Whether you have houseplants, container plants on the patio, plants grown for their beauty, vegetables to produce food for you family -- or all of these -- there are times when foliage needs washing. Dust and grime inside or pollen and dust on outside plants build up on the surface of the leaves over time, detracting from the plants' appearance and reducing their ability to perform photosynthesis. Keeping your plants clean improves their health and beauty. Although they can be cleaned with plain water, using dish soap provides the added benefit of working as an mild insecticide.
Mix 3 to 4 tablespoons of mild dish soap in a gallon of water to make a solution. Do not use automatic dish-washing liquid, grease-fighting soaps or laundry detergent for washing plants. Harsh formulas pose the risk of damaging your plants and may eat away the natural waxy covering on the leaves.
Dip small plants into the solution and swish them to wash the foliage.
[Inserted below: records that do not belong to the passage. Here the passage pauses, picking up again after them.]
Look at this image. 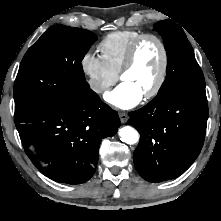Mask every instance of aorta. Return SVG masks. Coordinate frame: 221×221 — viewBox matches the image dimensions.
Returning a JSON list of instances; mask_svg holds the SVG:
<instances>
[{
  "label": "aorta",
  "instance_id": "762f6f07",
  "mask_svg": "<svg viewBox=\"0 0 221 221\" xmlns=\"http://www.w3.org/2000/svg\"><path fill=\"white\" fill-rule=\"evenodd\" d=\"M119 136L121 141L127 144H135L139 140L138 132L131 126H123L119 129Z\"/></svg>",
  "mask_w": 221,
  "mask_h": 221
}]
</instances>
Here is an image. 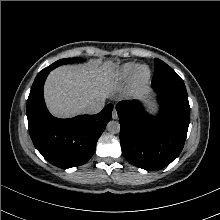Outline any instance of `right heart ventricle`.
Masks as SVG:
<instances>
[{
    "label": "right heart ventricle",
    "instance_id": "1",
    "mask_svg": "<svg viewBox=\"0 0 220 220\" xmlns=\"http://www.w3.org/2000/svg\"><path fill=\"white\" fill-rule=\"evenodd\" d=\"M136 69H137V66L132 63L123 65L118 72V78L120 80H126L134 74Z\"/></svg>",
    "mask_w": 220,
    "mask_h": 220
}]
</instances>
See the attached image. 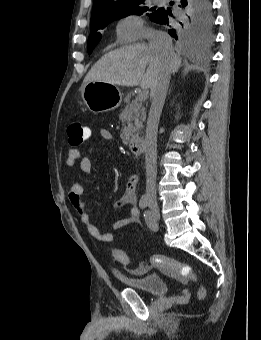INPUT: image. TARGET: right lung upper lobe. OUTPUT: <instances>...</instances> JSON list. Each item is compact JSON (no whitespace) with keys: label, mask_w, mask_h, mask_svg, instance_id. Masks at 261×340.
Returning a JSON list of instances; mask_svg holds the SVG:
<instances>
[{"label":"right lung upper lobe","mask_w":261,"mask_h":340,"mask_svg":"<svg viewBox=\"0 0 261 340\" xmlns=\"http://www.w3.org/2000/svg\"><path fill=\"white\" fill-rule=\"evenodd\" d=\"M144 0H94L91 22L118 14L123 8Z\"/></svg>","instance_id":"1"}]
</instances>
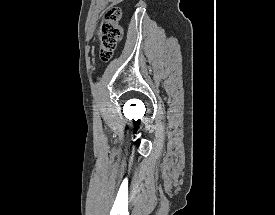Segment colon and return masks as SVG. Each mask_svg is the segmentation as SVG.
<instances>
[{
	"label": "colon",
	"instance_id": "5ec220e1",
	"mask_svg": "<svg viewBox=\"0 0 275 215\" xmlns=\"http://www.w3.org/2000/svg\"><path fill=\"white\" fill-rule=\"evenodd\" d=\"M122 35L121 9L118 6H111L104 15L98 34V50L103 61L112 58Z\"/></svg>",
	"mask_w": 275,
	"mask_h": 215
}]
</instances>
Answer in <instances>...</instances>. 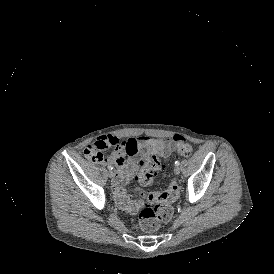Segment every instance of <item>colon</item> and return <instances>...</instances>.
I'll return each mask as SVG.
<instances>
[{
	"instance_id": "obj_1",
	"label": "colon",
	"mask_w": 274,
	"mask_h": 274,
	"mask_svg": "<svg viewBox=\"0 0 274 274\" xmlns=\"http://www.w3.org/2000/svg\"><path fill=\"white\" fill-rule=\"evenodd\" d=\"M102 152V151H84ZM178 152L183 160L193 157V150L187 143L178 145ZM138 185L135 187L139 197H133L130 189L118 185L115 188L114 198L117 205L126 212L138 214L135 227L141 231L157 230L162 223L171 219L173 214L172 203L178 198L180 186L176 181H171L165 191L160 195L150 194L144 197L145 188L151 184L154 176L162 168V160L158 156L145 158L140 163Z\"/></svg>"
}]
</instances>
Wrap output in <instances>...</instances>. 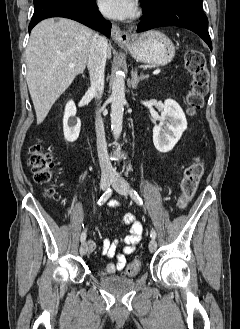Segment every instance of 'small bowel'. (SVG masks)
<instances>
[{
    "label": "small bowel",
    "mask_w": 240,
    "mask_h": 329,
    "mask_svg": "<svg viewBox=\"0 0 240 329\" xmlns=\"http://www.w3.org/2000/svg\"><path fill=\"white\" fill-rule=\"evenodd\" d=\"M120 205L117 200H111L109 206L116 208ZM121 223L129 227V233L121 242L124 244L122 252H118L120 241L105 239L101 246V252L109 258L115 257L114 263L107 264L101 271L100 275L106 276L119 272L124 269L127 263V256L132 254L136 246L140 243L143 237V224L137 219L134 214H126L121 218ZM96 249V243L93 240H89L87 243V251L89 253L94 252Z\"/></svg>",
    "instance_id": "small-bowel-1"
}]
</instances>
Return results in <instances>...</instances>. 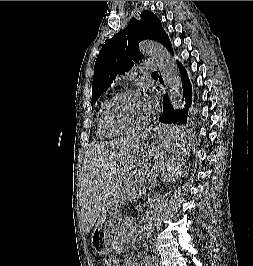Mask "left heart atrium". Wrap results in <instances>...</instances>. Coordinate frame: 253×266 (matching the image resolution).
I'll list each match as a JSON object with an SVG mask.
<instances>
[{"label":"left heart atrium","instance_id":"obj_1","mask_svg":"<svg viewBox=\"0 0 253 266\" xmlns=\"http://www.w3.org/2000/svg\"><path fill=\"white\" fill-rule=\"evenodd\" d=\"M142 98L147 106L148 112L151 113L153 112L154 108L157 105V98L154 93L150 91H146L143 95Z\"/></svg>","mask_w":253,"mask_h":266}]
</instances>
Many plant lovers give new purchases from the nursery a bath in soapy water to clean them and remove any possible insects, such as aphids. Washing newly purchased plants before adding them to your collection is a good preventative practice. Iowa State University cautions, though, that a buildup of soap residue can damage plants. Rinse the plant with plain water to remove soap residue after an hour or two if you suspect insect pests. Otherwise, rinse the plant right after washing it.
Wipe down the leaves of larger plants with the solution, using a soft cloth. Stroke the leaves gently to remove dust and grime. Oregon State University Extension recommends using two cloths, one in each hand, to clean both sides of the leaf at the same time. Repeat the procedure with clear water to remove traces of soap residue.